## PROBLEM TO WORK ON
Copy out the lines of the listing from the one containing "آن را بگیرن" onward, through the last, without altering any.

## WORKING DATA
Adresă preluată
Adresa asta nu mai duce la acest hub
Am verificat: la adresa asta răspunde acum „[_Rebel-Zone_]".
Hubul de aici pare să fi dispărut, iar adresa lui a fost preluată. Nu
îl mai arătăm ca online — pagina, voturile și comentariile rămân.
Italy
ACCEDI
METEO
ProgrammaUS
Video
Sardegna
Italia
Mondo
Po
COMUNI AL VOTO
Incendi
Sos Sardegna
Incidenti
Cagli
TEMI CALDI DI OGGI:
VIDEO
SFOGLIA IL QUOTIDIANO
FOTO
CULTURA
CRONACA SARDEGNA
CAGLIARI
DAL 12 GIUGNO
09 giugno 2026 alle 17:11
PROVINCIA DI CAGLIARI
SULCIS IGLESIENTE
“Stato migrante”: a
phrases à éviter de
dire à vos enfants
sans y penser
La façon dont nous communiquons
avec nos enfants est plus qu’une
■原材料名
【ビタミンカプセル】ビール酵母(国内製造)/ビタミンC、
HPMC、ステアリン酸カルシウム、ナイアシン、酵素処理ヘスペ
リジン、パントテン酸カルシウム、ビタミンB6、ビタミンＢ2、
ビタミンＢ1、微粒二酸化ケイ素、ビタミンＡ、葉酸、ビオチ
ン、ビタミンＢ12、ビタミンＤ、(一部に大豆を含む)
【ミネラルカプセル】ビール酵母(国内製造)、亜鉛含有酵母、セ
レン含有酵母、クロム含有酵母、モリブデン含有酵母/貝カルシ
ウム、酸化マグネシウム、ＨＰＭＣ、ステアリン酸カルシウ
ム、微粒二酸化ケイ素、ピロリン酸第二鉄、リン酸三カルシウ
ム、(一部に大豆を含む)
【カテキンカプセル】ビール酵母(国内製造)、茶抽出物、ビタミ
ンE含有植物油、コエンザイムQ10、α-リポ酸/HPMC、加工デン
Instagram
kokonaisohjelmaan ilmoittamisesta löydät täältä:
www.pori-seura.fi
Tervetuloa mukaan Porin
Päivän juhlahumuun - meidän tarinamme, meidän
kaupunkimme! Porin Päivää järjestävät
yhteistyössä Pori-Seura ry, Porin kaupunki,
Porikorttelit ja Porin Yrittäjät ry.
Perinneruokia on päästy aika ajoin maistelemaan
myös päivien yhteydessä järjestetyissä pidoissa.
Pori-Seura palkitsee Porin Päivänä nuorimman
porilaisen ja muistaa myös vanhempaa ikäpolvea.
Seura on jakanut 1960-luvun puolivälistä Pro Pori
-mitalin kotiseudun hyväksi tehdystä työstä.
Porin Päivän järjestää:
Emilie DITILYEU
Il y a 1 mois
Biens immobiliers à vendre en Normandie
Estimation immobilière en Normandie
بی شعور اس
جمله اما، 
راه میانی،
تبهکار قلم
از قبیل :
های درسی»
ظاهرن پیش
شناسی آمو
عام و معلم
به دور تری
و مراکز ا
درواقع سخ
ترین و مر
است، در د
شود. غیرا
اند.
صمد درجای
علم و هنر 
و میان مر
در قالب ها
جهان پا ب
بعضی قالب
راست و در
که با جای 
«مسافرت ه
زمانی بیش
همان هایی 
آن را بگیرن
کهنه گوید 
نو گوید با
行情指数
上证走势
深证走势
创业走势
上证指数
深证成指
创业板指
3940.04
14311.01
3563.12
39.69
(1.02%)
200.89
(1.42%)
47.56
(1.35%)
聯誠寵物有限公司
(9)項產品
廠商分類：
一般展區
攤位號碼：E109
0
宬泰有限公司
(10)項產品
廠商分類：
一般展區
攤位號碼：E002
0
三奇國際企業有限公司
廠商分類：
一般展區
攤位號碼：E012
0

## FINISHED TASK
آن را بگیرن
کهنه گوید 
نو گوید با
行情指数
上证走势
深证走势
创业走势
上证指数
深证成指
创业板指
3940.04
14311.01
3563.12
39.69
(1.02%)
200.89
(1.42%)
47.56
(1.35%)
聯誠寵物有限公司
(9)項產品
廠商分類：
一般展區
攤位號碼：E109
0
宬泰有限公司
(10)項產品
廠商分類：
一般展區
攤位號碼：E002
0
三奇國際企業有限公司
廠商分類：
一般展區
攤位號碼：E012
0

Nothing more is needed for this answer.